Late next week the local chapter of the Internet Society, ISOC-ZA, plans to commemorate "10 years of leased-line Internet connectivity in SA".
It may have been far more impressive to celebrate the 10-year birthday of Internet use rather than leased-lines, but that would be rather difficult, as nobody really knows when the birth-date would be.
The date endorsed by Mike Lawrie, a founding father of local Internet connectivity, is 15 November 1991. This is the date on which the Post Office, now Telkom, declared the first leased data line to be in place.
The first ping on that line, however, was recorded on 12 November. And even then Internet applications were in use years before.

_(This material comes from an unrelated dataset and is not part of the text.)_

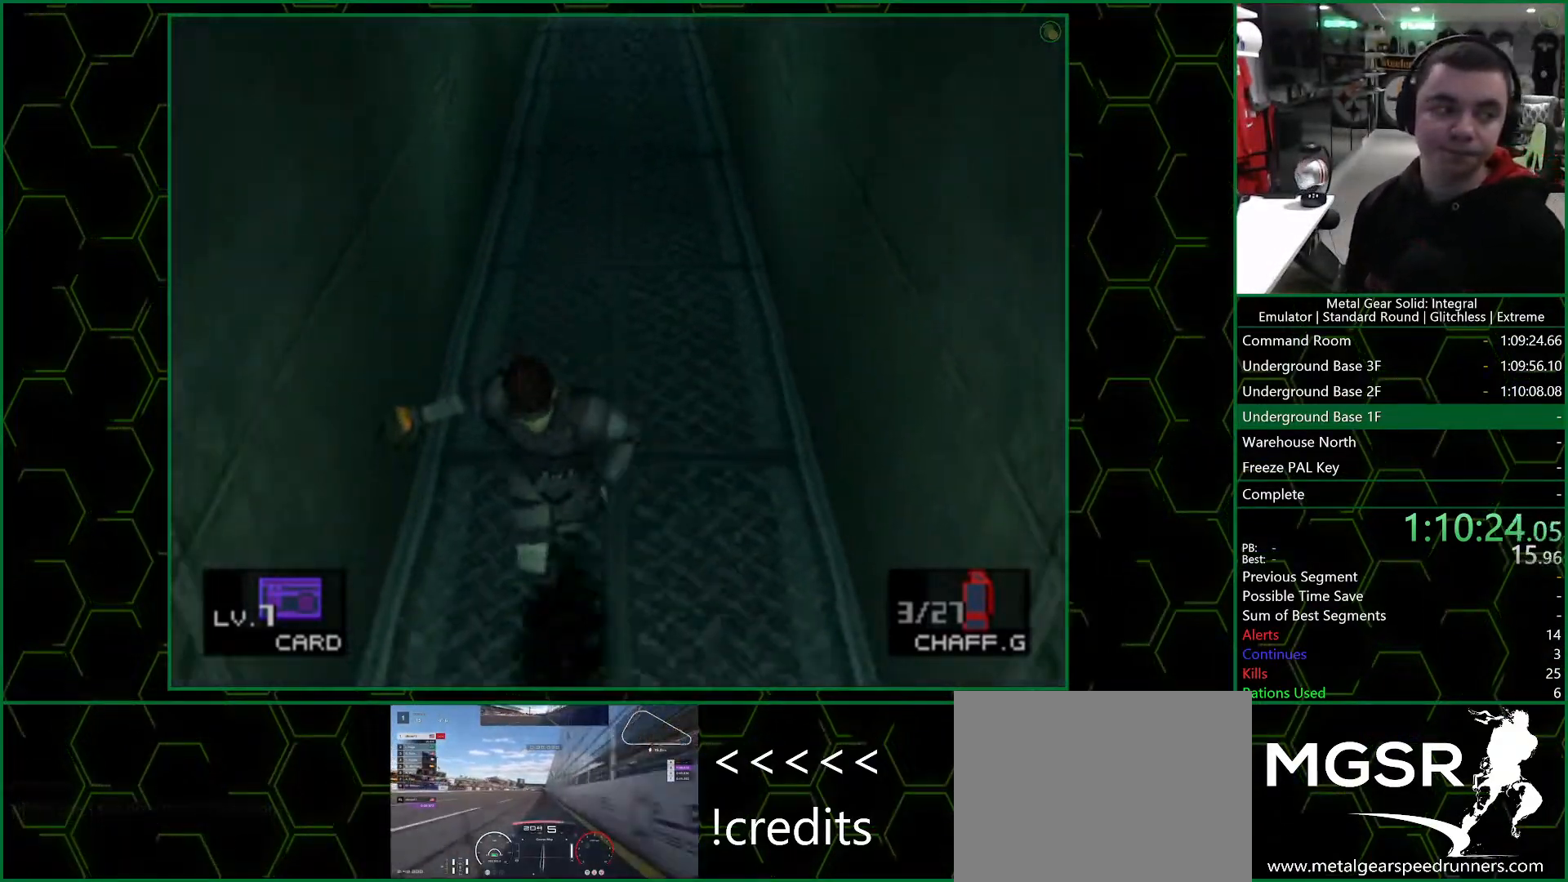
{"buttons": ["DPAD_DOWN"], "left_stick": "center", "right_stick": "center", "events": []}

Lawrie says e-mail to the broader Internet was generally available on the Rhodes campus in Grahamstown in February 1989.
It is friendly pseudo-arguments such as these and anecdotes about the struggles to keep early lines available that are expected to dominate the official commemoration in Sandton on 28 February. A talk by Lawrie titled "A funny thing happened at Rhodes one day" is also scheduled.
Yet far more serious issues are to be discussed, as ISOC-ZA is also to reveal its plans for the next year. Saving the soul of the Internet is on the agenda.
"We will be looking at growing our membership," says ISOC-ZA chairman Rosi Stevenson. "In the past, ISOC was a techie group but in the past few months we have seen people like lawyers get involved."
With more such members, the body wants to become more involved in regulatory debates that affect the Internet, such as the controversy sure to be stirred by the imminent tabling of the Electronic Communications and Transactions Bill in Parliament.
Stevenson says this is the area where ISOC must apply itself now that its original objective - to get as many people as possible connected to the Internet - has been nearly achieved. Now the body must redefine its purpose or come to an end.
Lawrie for one believes there is still a great and ongoing need for ISOC.
"If there is any entity in the world that can claim oversight of the Internet, it is the Internet society," he says. He believes ISOC has to remain a place where people with vision and technical ability congregate to look at the issues much broader than commercial interests. Although applauding the commercial use of the Internet, he fears the network would die if it became nothing but a medium for business transactions.
"What inspired me and many others was the openness of approach to it," he says. "If the design of the Internet were written down on paper, people would say it would never work. It is the openness of spirit which allowed it to evolve and expand. The folk who have got vision need the freedom to run with crazy ideas."